Tuesday, December 25, 2007

10 Lessons From 2007 pt. 1

Christmas is upon us. A merry Christmas to those who celebrate. Not being Christian, I take no particular note of the day. I do note that in a week's time it will no longer be 2007 and instead be 2008. So, before time passes this year into dust, a quick review of what we've learned over the past year.

10. There is no such thing as an inevitability in politics

Inevitable has been tossed around a lot this year. A spring election was inevitable. Jean Charest's defeat was inevitable. A fall election was inevitable. Hillary Clinton's nomination was inevitable. None of these things have come to pass. The lesson: don't believe the hype. The media (both mainstream and otherwise) make money (okay mostly the mainstream here... yay adsense!) on helping their audience understand the news and come to some sort of conclusions. These conclusions are often incorrect. Not to say that I will stop making predictions on this blog (half the fun in blogging after all). I'm just saying nothing is inevitable. Things may be more likely than not, but sometimes things change. In fact, things change most of the time.

9. A week is a lifetime in politics

So, we should have known this a long time ago. This year made the point standout. John Tory was seen as being tough competition for Dalton McGuinty, that is until the religious school flap blew up in his face. Mulroney was Harper's mentor until Karlheinz Schreiber reared his head. Things change quickly in politics. This is related to the point above. We should be weary of making predictions because we never know what the future may hold.

8. Records are meant to be broken (or at least asterisked)

Readers of this blog (all three of you) will know that I occasionally dip into the sports world for my posts. So here's the sports entry for the list. This year saw the breaking of the all-time home run record in baseball (Bonds), the youngest winner of the Hart in a generation (Crosby), and is on the verge of producing a perfect football team (the Pats). In the case of both baseball and football those records come amidst scandal. The Patriots were caught taping the signals of the New York Jets on opening day resulting in massive fines and the loss of a draft pick. Barry Bonds chase of the home run record was dogged by allegations of steroid use. Since then, Mr. Bonds has been indicted by a grand jury for perjury and has been named in the increasingly infamous Mitchell Report. In both cases, some have wondered whether or not the records should stand. I have no qualms with the Pats records. I don't think Spygate helped them in the least. Was it foolish and illegal? Yes. Does it change one of the best offenses ever fielded? No. That's what matters. That's why I feel very differently about Barry Bonds. Steroid use did help him hit all those home runs. While not banned by baseball, they were banned substances. He cheated and that directly impacted his performance. I don't accept that he is the greatest home run hitter in history. I can't.

7. Quebec is undergoing another political revolution

The continued strength of Stephen Harper's Tories combined with the rise of the ADQ in the spring election tells me that something big is going down in Quebec. Add to that the hearings on immigration and what you come up with is this: rural, conservative Quebeckers are tired of voting for socialists just because they agree with their position on independence.
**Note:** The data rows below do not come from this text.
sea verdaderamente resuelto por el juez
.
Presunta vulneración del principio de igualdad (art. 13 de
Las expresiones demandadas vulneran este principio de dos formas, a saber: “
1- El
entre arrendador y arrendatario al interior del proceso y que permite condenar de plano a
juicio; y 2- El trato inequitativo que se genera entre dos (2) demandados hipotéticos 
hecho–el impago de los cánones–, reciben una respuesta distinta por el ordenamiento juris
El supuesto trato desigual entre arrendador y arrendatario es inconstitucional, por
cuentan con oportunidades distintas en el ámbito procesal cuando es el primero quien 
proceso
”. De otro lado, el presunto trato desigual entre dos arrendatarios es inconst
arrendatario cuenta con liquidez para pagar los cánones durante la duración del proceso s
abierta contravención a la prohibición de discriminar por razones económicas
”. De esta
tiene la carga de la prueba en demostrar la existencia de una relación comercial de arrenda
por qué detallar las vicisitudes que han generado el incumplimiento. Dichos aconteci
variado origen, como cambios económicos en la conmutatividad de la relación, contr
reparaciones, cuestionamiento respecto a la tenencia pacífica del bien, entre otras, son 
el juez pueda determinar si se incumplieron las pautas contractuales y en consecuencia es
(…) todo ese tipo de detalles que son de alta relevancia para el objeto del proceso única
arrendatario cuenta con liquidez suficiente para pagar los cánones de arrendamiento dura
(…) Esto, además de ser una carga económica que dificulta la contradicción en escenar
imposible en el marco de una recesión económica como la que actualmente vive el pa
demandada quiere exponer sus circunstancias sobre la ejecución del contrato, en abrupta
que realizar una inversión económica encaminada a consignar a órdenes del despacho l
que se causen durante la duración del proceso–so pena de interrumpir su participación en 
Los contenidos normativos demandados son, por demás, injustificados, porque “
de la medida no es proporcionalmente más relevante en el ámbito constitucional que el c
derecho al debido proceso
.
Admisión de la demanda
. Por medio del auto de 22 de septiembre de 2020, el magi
I think we are slowly seeing the evolution of a more accurately represented Quebec.

6. Nation building cannot work if the nation does not want to be built

2007 should prove once and for all that these misguided occupations in Afghanistan and Iraq are doomed to fail. Is the consequence of leaving potentially disastrous? Yes. That's why this debate isn't easy. What should be easy is the answer next time someone asks us to help occupy a resistant country. NO! We have not learned from history (Vietnam, Somalia etc.) and now we are repeating it. It is a great tragedy that so many people died this year for nothing. At the end of the day, the result of the mission will be the same: failure.